Given information
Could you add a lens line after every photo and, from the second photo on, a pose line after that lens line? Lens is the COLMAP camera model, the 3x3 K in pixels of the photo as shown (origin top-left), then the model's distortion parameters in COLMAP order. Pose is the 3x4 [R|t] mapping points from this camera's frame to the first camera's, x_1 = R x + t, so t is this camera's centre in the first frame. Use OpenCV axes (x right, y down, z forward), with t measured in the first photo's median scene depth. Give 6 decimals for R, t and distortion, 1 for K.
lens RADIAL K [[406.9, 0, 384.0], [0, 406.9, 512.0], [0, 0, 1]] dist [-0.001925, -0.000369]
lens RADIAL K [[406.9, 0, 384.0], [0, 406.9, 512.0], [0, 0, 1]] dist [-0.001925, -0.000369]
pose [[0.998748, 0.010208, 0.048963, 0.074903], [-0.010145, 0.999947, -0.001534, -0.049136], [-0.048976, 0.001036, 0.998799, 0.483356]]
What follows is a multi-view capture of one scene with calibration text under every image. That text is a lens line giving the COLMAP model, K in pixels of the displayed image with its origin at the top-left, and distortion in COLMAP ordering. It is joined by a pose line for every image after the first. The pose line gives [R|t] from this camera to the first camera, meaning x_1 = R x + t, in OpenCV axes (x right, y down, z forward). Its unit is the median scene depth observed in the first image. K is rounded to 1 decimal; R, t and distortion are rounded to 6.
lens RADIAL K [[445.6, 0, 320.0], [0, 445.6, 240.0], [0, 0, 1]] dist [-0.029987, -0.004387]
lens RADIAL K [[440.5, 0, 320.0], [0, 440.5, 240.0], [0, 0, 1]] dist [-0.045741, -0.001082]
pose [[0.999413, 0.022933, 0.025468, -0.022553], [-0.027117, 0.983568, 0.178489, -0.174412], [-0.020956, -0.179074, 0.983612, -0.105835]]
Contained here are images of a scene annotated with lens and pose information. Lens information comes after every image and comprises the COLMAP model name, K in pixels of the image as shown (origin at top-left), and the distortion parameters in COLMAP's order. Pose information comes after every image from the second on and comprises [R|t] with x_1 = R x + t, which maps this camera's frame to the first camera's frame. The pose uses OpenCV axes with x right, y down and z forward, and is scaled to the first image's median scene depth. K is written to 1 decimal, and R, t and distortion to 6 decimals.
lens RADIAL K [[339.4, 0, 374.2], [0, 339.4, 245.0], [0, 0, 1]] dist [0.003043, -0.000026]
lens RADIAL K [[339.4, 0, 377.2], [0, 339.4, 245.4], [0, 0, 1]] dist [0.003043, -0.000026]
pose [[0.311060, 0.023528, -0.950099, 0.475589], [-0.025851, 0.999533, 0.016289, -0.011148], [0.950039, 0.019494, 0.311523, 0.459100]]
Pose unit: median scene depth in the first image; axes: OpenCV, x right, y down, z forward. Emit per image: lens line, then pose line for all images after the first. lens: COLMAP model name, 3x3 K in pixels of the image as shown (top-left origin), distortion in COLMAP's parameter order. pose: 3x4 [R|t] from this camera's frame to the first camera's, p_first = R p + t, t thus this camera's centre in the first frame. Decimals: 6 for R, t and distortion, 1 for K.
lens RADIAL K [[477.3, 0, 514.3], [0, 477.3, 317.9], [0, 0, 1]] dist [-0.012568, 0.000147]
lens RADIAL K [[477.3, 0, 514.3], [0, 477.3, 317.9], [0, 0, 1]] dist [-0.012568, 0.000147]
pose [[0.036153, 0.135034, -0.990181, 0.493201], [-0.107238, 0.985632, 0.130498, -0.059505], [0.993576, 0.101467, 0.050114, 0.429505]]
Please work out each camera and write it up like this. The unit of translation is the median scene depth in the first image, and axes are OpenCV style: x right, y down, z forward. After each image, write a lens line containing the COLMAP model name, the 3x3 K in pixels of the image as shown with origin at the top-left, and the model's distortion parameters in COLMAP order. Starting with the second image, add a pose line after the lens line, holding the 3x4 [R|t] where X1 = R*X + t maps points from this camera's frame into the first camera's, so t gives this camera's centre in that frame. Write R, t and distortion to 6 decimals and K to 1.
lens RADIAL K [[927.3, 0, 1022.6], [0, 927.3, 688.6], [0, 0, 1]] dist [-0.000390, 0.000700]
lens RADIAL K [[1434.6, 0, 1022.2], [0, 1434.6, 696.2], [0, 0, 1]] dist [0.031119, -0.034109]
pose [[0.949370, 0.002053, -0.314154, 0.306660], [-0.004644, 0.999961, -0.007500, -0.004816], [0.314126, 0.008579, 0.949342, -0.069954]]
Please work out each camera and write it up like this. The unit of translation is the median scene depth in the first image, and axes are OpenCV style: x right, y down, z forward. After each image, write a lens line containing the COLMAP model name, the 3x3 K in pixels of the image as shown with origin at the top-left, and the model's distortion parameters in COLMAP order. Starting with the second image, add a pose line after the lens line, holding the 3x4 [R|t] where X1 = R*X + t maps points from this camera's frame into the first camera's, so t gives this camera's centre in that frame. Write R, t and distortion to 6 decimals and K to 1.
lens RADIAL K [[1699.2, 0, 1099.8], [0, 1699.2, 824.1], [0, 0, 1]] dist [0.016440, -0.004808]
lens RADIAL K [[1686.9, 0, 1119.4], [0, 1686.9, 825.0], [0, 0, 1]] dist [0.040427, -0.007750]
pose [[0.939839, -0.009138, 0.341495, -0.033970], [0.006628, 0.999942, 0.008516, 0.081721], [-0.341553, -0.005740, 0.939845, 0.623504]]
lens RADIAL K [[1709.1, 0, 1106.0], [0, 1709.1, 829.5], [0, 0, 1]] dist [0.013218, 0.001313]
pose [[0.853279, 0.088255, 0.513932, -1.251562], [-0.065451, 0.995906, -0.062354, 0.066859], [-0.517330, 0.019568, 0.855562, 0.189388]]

What you should do
Reproduce the entire listing above line for line, with no changes.

Result of this task
Could you add a lens line after every photo and, from the second photo on, a pose line after that lens line? Lens is the COLMAP camera model, the 3x3 K in pixels of the photo as shown (origin top-left), then the model's distortion parameters in COLMAP order. Pose is the 3x4 [R|t] mapping points from this camera's frame to the first camera's, x_1 = R x + t, so t is this camera's centre in the first frame. Use OpenCV axes (x right, y down, z forward), with t measured in the first photo's median scene depth. Give 6 decimals for R, t and distortion, 1 for K.
lens RADIAL K [[406.9, 0, 384.0], [0, 406.9, 512.0], [0, 0, 1]] dist [-0.001925, -0.000369]
lens RADIAL K [[406.9, 0, 384.0], [0, 406.9, 512.0], [0, 0, 1]] dist [-0.001925, -0.000369]
pose [[0.998748, 0.010208, 0.048963, 0.074903], [-0.010145, 0.999947, -0.001534, -0.049136], [-0.048976, 0.001036, 0.998799, 0.483356]]
What follows is a multi-view capture of one scene with calibration text under every image. That text is a lens line giving the COLMAP model, K in pixels of the displayed image with its origin at the top-left, and distortion in COLMAP ordering. It is joined by a pose line for every image after the first. The pose line gives [R|t] from this camera to the first camera, meaning x_1 = R x + t, in OpenCV axes (x right, y down, z forward). Its unit is the median scene depth observed in the first image. K is rounded to 1 decimal; R, t and distortion are rounded to 6.
lens RADIAL K [[445.6, 0, 320.0], [0, 445.6, 240.0], [0, 0, 1]] dist [-0.029987, -0.004387]
lens RADIAL K [[440.5, 0, 320.0], [0, 440.5, 240.0], [0, 0, 1]] dist [-0.045741, -0.001082]
pose [[0.999413, 0.022933, 0.025468, -0.022553], [-0.027117, 0.983568, 0.178489, -0.174412], [-0.020956, -0.179074, 0.983612, -0.105835]]
Contained here are images of a scene annotated with lens and pose information. Lens information comes after every image and comprises the COLMAP model name, K in pixels of the image as shown (origin at top-left), and the distortion parameters in COLMAP's order. Pose information comes after every image from the second on and comprises [R|t] with x_1 = R x + t, which maps this camera's frame to the first camera's frame. The pose uses OpenCV axes with x right, y down and z forward, and is scaled to the first image's median scene depth. K is written to 1 decimal, and R, t and distortion to 6 decimals.
lens RADIAL K [[339.4, 0, 374.2], [0, 339.4, 245.0], [0, 0, 1]] dist [0.003043, -0.000026]
lens RADIAL K [[339.4, 0, 377.2], [0, 339.4, 245.4], [0, 0, 1]] dist [0.003043, -0.000026]
pose [[0.311060, 0.023528, -0.950099, 0.475589], [-0.025851, 0.999533, 0.016289, -0.011148], [0.950039, 0.019494, 0.311523, 0.459100]]
Pose unit: median scene depth in the first image; axes: OpenCV, x right, y down, z forward. Emit per image: lens line, then pose line for all images after the first. lens: COLMAP model name, 3x3 K in pixels of the image as shown (top-left origin), distortion in COLMAP's parameter order. pose: 3x4 [R|t] from this camera's frame to the first camera's, p_first = R p + t, t thus this camera's centre in the first frame. Decimals: 6 for R, t and distortion, 1 for K.
lens RADIAL K [[477.3, 0, 514.3], [0, 477.3, 317.9], [0, 0, 1]] dist [-0.012568, 0.000147]
lens RADIAL K [[477.3, 0, 514.3], [0, 477.3, 317.9], [0, 0, 1]] dist [-0.012568, 0.000147]
pose [[0.036153, 0.135034, -0.990181, 0.493201], [-0.107238, 0.985632, 0.130498, -0.059505], [0.993576, 0.101467, 0.050114, 0.429505]]
Please work out each camera and write it up like this. The unit of translation is the median scene depth in the first image, and axes are OpenCV style: x right, y down, z forward. After each image, write a lens line containing the COLMAP model name, the 3x3 K in pixels of the image as shown with origin at the top-left, and the model's distortion parameters in COLMAP order. Starting with the second image, add a pose line after the lens line, holding the 3x4 [R|t] where X1 = R*X + t maps points from this camera's frame into the first camera's, so t gives this camera's centre in that frame. Write R, t and distortion to 6 decimals and K to 1.
lens RADIAL K [[927.3, 0, 1022.6], [0, 927.3, 688.6], [0, 0, 1]] dist [-0.000390, 0.000700]
lens RADIAL K [[1434.6, 0, 1022.2], [0, 1434.6, 696.2], [0, 0, 1]] dist [0.031119, -0.034109]
pose [[0.949370, 0.002053, -0.314154, 0.306660], [-0.004644, 0.999961, -0.007500, -0.004816], [0.314126, 0.008579, 0.949342, -0.069954]]
Please work out each camera and write it up like this. The unit of translation is the median scene depth in the first image, and axes are OpenCV style: x right, y down, z forward. After each image, write a lens line containing the COLMAP model name, the 3x3 K in pixels of the image as shown with origin at the top-left, and the model's distortion parameters in COLMAP order. Starting with the second image, add a pose line after the lens line, holding the 3x4 [R|t] where X1 = R*X + t maps points from this camera's frame into the first camera's, so t gives this camera's centre in that frame. Write R, t and distortion to 6 decimals and K to 1.
lens RADIAL K [[1699.2, 0, 1099.8], [0, 1699.2, 824.1], [0, 0, 1]] dist [0.016440, -0.004808]
lens RADIAL K [[1686.9, 0, 1119.4], [0, 1686.9, 825.0], [0, 0, 1]] dist [0.040427, -0.007750]
pose [[0.939839, -0.009138, 0.341495, -0.033970], [0.006628, 0.999942, 0.008516, 0.081721], [-0.341553, -0.005740, 0.939845, 0.623504]]
lens RADIAL K [[1709.1, 0, 1106.0], [0, 1709.1, 829.5], [0, 0, 1]] dist [0.013218, 0.001313]
pose [[0.853279, 0.088255, 0.513932, -1.251562], [-0.065451, 0.995906, -0.062354, 0.066859], [-0.517330, 0.019568, 0.855562, 0.189388]]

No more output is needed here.